NEW YORK (AFX) - U.S. Treasury prices fell sharply Wednesday following a report that suggested robust hiring levels in June.
At 5 p.m., the 10-year Treasury note was down 18/32 from its level at 2 p.m. EDT Monday. Its yield, which moves in the opposite direction, rose to 5.22 percent from 5.15 percent.
The 30-year bond was down 29/32. Its yield rose to 5.27 percent from 5.20 percent.
The 2-year note was down 4/32, yielding 5.24 percent, up from 5.17 percent.
Yields on 3-month Treasury bills were 5.01 percent as the discount was virtually unchanged at 4.90 percent.
The Automated Data Processing and Macroeconomic Advisers report estimated non-farm employment grew by 368,000 new jobs in June. That was a finding well above forecasters' pre-existing estimates, which pegged hiring gains at 170,000, which would be a respectable advance after tepid gains the last couple of months.
The bond market cratered on the report because it suggests that the Federal Reserve may have to continue to raise interest rates. To be sure, most economists were already expecting another rate hike, but many traders had thought the odds the Fed will stand steady on rates is relatively high. The data call that view into question.
'It really has stirred things up here ... it's very much out of sample with regards to any of the economic forecasts that has been out there and as such, the market is rapidly reassessing its Fed expectations,' said Jason Evans, head of government trading at Deutsche Bank.
Evans said that with the Fed relying on a slower economy to take the edge off the recent uptick in inflation, it is hard to see how the Fed could pause at its next policy-setting meeting in August if the Labor Department's June non-farm payrolls number, which will be released Friday, mirrors the ADP report.
'You can never say never, but (if payrolls comes in strong) the hurdle then is very high for the Fed not to move' next month, he said.

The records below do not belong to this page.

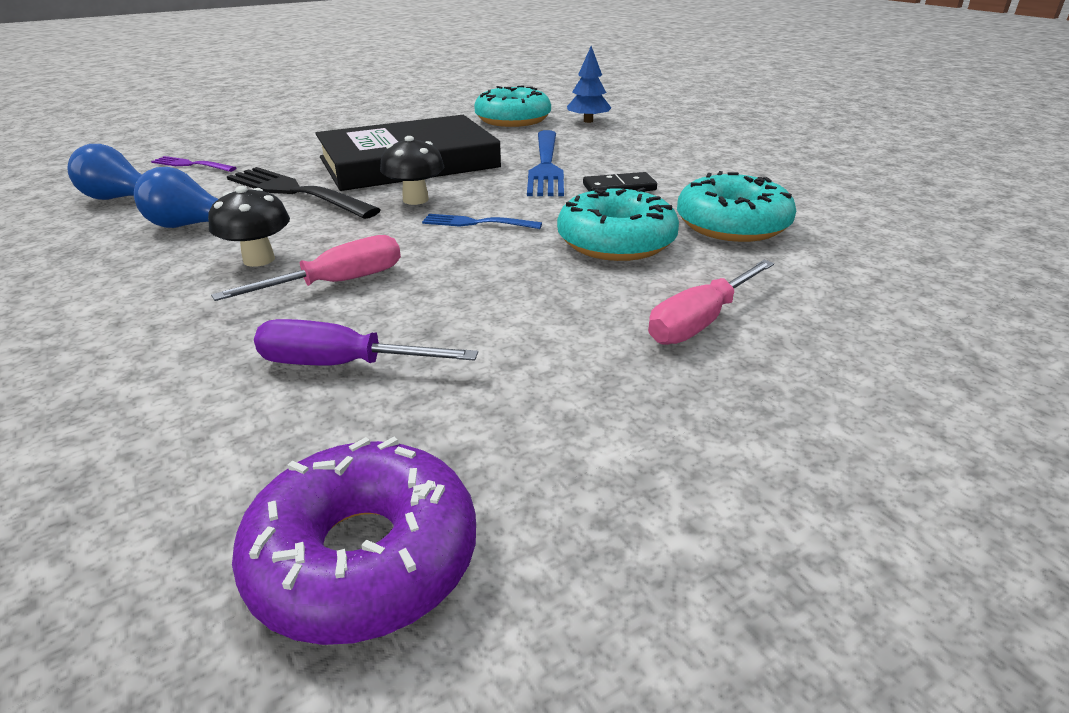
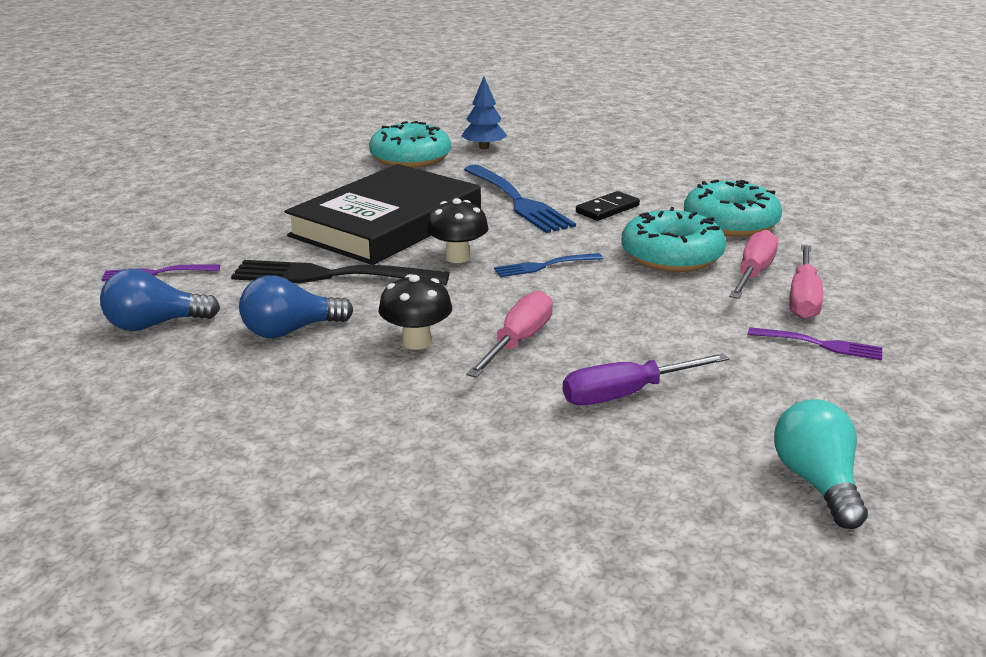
camera: 30 degrees left, 5 degrees down
purple donut [232,437,476,645] -> turquoise light bulb [774,399,868,529]
none -> pink screwdriver [729,230,778,299]
none -> purple fork [748,327,882,360]

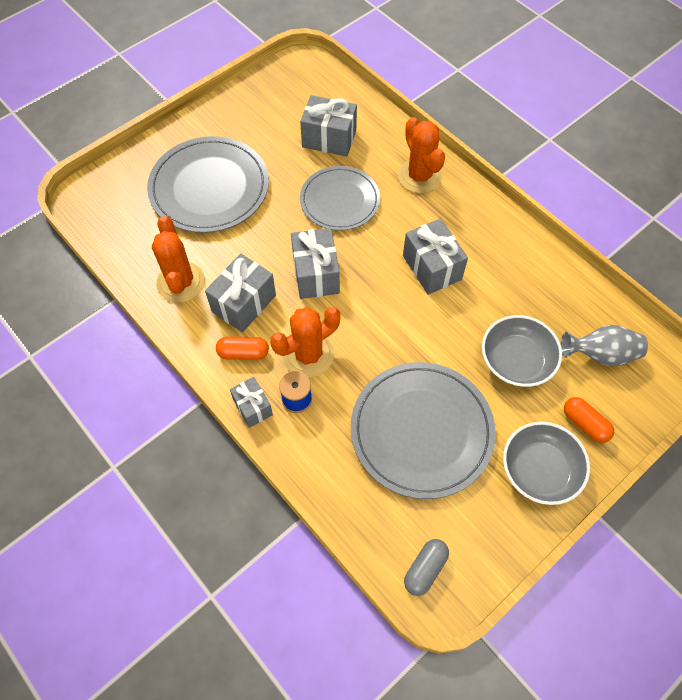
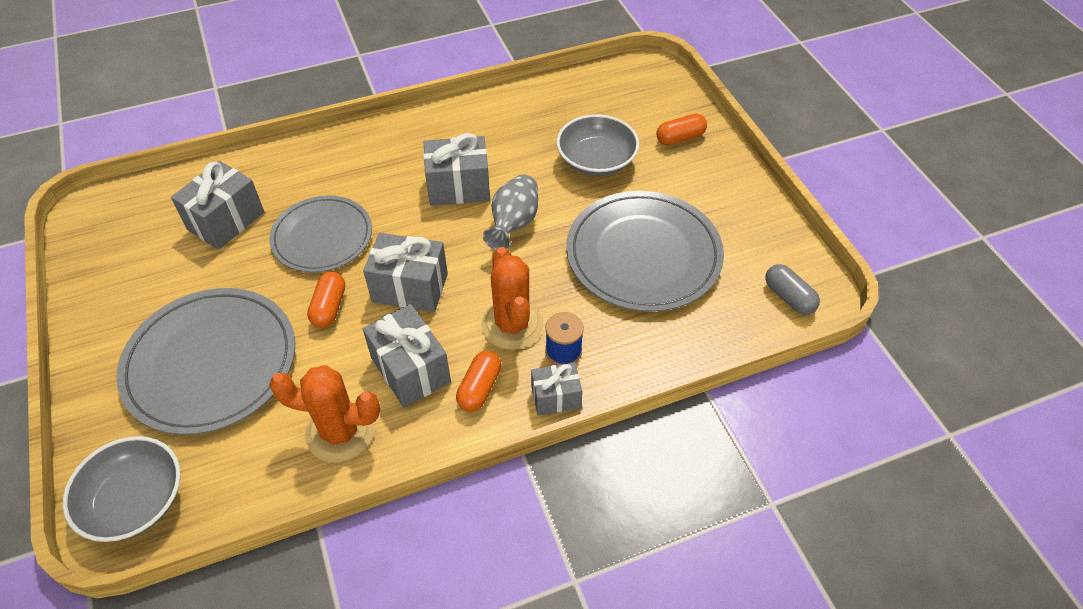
camera: 70 degrees left, 10 degrees down
orange cactus [398,117,445,193] -> none
grey bowl [503,422,590,505] -> grey bowl moved to [63,436,181,542]
grey vase [561,325,648,366] -> grey vase moved to [483,174,538,250]
none -> orange capsule [307,272,345,328]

By mid-morning, fed funds futures contracts for August were pricing in around an 80 percent chance of an August fed funds rate hike, from just above 60 percent earlier, Evans said.
In the wake of the ADP data, a number of economists increased their estimates of the government's June payrolls data.
In other news unfavorable to the Treasurys market, the government said factory orders rose by 0.7 percent in May, which was above the 0.3 percent gain economists had expected.